Of course, anyone can write a recognizer for input that is correct. The clever bit is to be able to spot incorrect input, and to react by reporting an appropriate error message. For the purposes of this exercise it will be sufficient first to develop a simple routine on the lines of the accept routine that you see on page 178, that simply issues a stern error message, closes the output file, and then abandons parsing altogether.

Something to think about: If you have been following the lectures, you will know that associated with each nonterminal A is a set FIRST(A) of the terminals that can appear first in any string derived from A. Alarums and excursions (as they say in the classics). So that's why we learned to use the SymSet class in practical 19!

A note on the SymSet class and other aspects of the library routines

The textbook code extracts are all written in C# rather than Java (bet you hadn't really noticed - the two languages are very similar, and I have deliberately stuck to features that are almost identical in both languages). One point of difference comes about in constructing sets. In the C# code in the book you will see code like (page 181):

static SymSet = new SymSet(eqlSym, neqSym, lssSym, leqSym, gtrSym, geqSym);

but the closest equivalent I was able to incorporate into Library classes before Java 1.6 required you to write

static SymSet = new SymSet(new int[] {eqlSym, neqSym, lssSym, leqSym, gtrSym, geqSym} );

However, I have now added a "compatible" IntSet class to the library, which in the C# case is identical to SymSet, but in the Java version now allows you to write

static IntSet = new IntSet(eqlSym, neqSym, lssSym, leqSym, gtrSym, geqSym);

although you will not be able to use this with the Jikes compiler.

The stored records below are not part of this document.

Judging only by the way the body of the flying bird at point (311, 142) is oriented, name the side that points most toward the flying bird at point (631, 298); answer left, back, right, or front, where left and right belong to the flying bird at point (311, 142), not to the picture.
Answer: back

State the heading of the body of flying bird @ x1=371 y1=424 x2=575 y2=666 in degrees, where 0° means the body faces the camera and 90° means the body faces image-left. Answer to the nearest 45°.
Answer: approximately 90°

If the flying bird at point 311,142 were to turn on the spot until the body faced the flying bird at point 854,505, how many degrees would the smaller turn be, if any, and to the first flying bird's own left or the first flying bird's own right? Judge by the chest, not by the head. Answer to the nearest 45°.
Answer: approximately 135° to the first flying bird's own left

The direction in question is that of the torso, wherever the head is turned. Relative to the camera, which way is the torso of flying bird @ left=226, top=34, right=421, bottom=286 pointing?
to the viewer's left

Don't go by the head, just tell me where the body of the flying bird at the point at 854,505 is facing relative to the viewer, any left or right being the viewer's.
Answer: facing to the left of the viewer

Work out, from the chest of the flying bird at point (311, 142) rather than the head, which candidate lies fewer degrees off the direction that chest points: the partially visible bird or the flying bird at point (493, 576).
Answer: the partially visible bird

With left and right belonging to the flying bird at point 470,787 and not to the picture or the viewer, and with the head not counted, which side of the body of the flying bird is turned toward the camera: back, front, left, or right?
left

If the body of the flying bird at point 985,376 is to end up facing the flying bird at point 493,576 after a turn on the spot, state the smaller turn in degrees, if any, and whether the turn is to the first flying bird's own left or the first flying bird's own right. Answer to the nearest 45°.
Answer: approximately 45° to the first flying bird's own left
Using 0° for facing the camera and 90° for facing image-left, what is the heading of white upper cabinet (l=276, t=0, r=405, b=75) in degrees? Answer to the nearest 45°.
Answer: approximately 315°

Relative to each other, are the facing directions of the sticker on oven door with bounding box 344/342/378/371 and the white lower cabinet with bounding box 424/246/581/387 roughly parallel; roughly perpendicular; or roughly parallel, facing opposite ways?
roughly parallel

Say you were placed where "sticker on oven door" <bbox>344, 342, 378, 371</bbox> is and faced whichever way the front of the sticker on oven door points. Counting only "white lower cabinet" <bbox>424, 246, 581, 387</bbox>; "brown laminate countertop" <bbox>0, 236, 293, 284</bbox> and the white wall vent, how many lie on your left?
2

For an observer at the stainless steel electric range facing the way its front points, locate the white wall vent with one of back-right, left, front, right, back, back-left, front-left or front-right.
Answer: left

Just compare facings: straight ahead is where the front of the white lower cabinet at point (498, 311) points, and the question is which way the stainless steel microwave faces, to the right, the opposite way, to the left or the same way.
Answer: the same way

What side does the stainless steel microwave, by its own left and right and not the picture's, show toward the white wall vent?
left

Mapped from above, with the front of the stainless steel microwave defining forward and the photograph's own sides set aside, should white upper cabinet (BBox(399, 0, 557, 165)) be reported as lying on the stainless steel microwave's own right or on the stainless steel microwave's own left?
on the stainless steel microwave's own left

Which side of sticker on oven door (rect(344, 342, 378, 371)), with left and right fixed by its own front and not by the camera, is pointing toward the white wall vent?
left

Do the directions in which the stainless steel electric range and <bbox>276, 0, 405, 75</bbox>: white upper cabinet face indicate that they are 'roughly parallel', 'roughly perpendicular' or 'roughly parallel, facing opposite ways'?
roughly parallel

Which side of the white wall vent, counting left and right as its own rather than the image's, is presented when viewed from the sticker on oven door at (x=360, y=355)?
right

The source code in RegExp.java is, of course, expressed in Java. Other differences from what you will see in the text come about in trivial things like the use of boolean in place of bool, main in place of Main, and so on (a lot of otherwise equivalent methods make different use of uppercase letters in the two languages). You are reminded of the web pages like

   http://www.cs.ru.ac.za/courses/CSc301/Translators/sets.htm
   http://www.cs.ru.ac.za/courses/CSc301/Translators/inout.htm

A note on testing

To test your parser you might like to make use of the data files supplied. One of these (reg1.txt) has a number of correct regular expressions. Another (reg5.txt) has a number of incorrect ones. Your parser should, of course, be able to parse reg1.txt easily. Parsing reg5.txt with your system will be a little more frustrating unless you added syntax error recovery, as the parser will simply stop as soon as it finds the first error. You might like to create a number of "one-liner" data files to make this testing stage easier. Feel free to experiment! But, above all, do test your program out. It was very apparent to me last week that some of the submitted solutions could not have been tested at all, let alone thoroughly.

Task 6 - food for thought

Given all the demands made on those of you currently taking INF 302, I have decided not to ask you to add syntax error recovery techniques into your parser. The model solution will eventually demonstrate how this could be done, and those of you with time on your hands might like to investigate this for yourselves. Bear in mind that error recovery is fundamental to writing production quality parsers, and that the topic is examinable.